* _Dataset extract_
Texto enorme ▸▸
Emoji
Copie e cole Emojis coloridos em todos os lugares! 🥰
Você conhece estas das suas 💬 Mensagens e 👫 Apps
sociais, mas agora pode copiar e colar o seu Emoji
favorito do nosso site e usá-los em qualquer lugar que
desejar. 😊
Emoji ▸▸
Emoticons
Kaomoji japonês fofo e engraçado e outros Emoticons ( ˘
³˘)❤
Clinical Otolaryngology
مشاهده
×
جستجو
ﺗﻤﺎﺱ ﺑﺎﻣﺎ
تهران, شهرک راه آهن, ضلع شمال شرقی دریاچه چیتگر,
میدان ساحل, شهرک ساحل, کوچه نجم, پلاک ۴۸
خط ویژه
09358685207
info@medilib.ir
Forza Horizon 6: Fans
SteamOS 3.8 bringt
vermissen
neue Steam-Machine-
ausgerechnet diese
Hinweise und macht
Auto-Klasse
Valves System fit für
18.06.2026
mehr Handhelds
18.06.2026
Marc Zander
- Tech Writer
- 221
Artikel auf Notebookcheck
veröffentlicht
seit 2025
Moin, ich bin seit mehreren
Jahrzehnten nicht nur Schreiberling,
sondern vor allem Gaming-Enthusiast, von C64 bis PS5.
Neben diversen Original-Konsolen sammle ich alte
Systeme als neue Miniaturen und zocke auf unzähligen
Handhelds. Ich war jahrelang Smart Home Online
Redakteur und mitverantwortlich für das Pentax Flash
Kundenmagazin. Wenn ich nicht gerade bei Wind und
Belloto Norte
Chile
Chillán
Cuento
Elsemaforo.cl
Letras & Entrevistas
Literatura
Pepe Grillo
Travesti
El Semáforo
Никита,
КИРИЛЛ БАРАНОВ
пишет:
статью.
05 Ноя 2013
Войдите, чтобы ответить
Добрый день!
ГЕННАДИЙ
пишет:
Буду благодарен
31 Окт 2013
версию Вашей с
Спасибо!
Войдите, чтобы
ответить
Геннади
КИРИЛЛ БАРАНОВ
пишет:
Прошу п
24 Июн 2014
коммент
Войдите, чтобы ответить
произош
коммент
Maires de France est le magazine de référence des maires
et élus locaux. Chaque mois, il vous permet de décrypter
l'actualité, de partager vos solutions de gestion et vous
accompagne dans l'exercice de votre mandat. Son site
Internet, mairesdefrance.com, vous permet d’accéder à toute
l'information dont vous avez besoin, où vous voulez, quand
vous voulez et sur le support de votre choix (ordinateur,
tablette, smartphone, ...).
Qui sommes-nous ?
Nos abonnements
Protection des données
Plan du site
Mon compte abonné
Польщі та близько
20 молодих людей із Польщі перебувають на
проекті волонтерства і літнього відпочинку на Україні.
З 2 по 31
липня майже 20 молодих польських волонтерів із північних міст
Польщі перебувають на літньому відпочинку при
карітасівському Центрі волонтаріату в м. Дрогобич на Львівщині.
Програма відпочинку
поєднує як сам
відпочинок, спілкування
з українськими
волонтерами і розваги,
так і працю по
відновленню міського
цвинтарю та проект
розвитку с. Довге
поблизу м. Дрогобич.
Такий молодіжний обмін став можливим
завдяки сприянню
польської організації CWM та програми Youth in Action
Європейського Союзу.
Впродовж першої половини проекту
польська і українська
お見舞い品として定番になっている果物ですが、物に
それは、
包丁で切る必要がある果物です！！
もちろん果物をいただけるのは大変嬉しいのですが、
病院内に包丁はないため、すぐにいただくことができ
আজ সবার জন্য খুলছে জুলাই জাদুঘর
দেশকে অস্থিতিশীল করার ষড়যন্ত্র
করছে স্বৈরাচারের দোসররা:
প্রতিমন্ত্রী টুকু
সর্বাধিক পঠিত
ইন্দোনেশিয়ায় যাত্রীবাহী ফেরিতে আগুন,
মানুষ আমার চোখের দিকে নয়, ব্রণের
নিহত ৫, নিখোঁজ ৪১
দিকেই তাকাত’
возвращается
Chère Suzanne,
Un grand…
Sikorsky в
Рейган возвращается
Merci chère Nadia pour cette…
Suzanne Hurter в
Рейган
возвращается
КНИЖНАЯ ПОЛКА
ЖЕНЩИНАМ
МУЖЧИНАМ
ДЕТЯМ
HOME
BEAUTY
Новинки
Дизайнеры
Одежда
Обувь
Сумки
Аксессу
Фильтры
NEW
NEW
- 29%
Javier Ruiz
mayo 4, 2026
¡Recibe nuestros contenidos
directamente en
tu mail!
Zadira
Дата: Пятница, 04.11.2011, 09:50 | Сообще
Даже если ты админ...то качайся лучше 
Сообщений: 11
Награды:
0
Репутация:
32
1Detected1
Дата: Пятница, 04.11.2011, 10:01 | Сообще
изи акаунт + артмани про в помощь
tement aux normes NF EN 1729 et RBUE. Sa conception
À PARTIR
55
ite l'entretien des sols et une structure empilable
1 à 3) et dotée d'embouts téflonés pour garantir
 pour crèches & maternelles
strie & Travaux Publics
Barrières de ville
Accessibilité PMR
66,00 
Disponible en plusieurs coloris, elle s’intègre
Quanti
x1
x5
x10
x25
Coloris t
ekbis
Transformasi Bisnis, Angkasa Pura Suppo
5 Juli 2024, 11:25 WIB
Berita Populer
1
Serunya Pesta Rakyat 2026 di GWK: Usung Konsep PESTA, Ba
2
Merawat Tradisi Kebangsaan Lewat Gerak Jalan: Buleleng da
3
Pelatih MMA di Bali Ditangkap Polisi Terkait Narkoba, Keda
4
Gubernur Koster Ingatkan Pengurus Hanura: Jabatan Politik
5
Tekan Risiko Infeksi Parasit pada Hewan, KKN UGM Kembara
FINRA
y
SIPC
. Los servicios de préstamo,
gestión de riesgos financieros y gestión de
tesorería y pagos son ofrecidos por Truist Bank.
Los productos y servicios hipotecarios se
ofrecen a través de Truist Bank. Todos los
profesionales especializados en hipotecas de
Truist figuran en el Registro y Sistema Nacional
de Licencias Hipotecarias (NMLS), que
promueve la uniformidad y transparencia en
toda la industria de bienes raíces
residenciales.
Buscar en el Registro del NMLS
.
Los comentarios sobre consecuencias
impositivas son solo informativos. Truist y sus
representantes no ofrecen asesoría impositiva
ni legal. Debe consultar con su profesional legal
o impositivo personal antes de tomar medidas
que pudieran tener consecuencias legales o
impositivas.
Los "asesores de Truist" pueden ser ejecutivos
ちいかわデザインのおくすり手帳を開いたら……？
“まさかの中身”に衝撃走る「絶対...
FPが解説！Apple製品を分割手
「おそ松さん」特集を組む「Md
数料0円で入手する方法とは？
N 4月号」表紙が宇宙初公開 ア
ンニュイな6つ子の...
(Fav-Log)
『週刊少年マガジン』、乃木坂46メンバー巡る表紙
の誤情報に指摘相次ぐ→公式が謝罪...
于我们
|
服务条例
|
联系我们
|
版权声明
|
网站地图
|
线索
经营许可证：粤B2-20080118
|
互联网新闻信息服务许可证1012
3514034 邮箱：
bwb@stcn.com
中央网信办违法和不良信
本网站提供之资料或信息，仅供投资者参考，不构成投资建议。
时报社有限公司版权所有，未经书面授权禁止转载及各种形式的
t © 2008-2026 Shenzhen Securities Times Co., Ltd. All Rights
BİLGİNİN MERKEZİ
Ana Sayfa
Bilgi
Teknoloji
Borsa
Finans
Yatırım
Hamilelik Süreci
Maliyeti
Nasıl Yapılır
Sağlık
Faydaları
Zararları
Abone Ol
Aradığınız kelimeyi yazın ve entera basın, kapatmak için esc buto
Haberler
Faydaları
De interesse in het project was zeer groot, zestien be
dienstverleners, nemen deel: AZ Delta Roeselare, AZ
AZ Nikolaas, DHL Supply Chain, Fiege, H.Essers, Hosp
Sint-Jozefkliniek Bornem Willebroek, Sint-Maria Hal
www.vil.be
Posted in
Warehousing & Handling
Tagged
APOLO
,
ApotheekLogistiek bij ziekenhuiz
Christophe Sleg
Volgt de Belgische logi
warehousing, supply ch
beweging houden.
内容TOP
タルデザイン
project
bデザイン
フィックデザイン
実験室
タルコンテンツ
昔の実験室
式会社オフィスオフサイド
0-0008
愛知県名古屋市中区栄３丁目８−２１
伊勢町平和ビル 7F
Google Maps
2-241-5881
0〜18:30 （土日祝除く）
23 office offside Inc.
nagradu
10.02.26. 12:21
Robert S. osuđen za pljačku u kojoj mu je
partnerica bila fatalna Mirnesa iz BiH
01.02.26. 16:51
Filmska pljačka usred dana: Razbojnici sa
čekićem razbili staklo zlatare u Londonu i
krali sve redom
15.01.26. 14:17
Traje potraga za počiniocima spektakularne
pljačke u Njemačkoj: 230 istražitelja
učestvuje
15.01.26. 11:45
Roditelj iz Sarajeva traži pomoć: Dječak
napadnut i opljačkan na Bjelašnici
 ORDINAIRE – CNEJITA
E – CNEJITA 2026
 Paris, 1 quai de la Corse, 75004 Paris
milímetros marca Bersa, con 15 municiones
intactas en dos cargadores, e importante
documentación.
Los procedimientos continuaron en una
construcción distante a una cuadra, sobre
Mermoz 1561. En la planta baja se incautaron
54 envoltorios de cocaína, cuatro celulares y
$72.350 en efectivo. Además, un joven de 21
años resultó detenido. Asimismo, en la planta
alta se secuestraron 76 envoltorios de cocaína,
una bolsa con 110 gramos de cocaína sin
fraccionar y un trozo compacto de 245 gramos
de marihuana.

* _Problem statement_
Reproduce the entries line for line, from the very first line up to and including the line with "info@medilib.ir".

* _Finished exercise_
Texto enorme ▸▸
Emoji
Copie e cole Emojis coloridos em todos os lugares! 🥰
Você conhece estas das suas 💬 Mensagens e 👫 Apps
sociais, mas agora pode copiar e colar o seu Emoji
favorito do nosso site e usá-los em qualquer lugar que
desejar. 😊
Emoji ▸▸
Emoticons
Kaomoji japonês fofo e engraçado e outros Emoticons ( ˘
³˘)❤
Clinical Otolaryngology
مشاهده
×
جستجو
ﺗﻤﺎﺱ ﺑﺎﻣﺎ
تهران, شهرک راه آهن, ضلع شمال شرقی دریاچه چیتگر,
میدان ساحل, شهرک ساحل, کوچه نجم, پلاک ۴۸
خط ویژه
09358685207
info@medilib.ir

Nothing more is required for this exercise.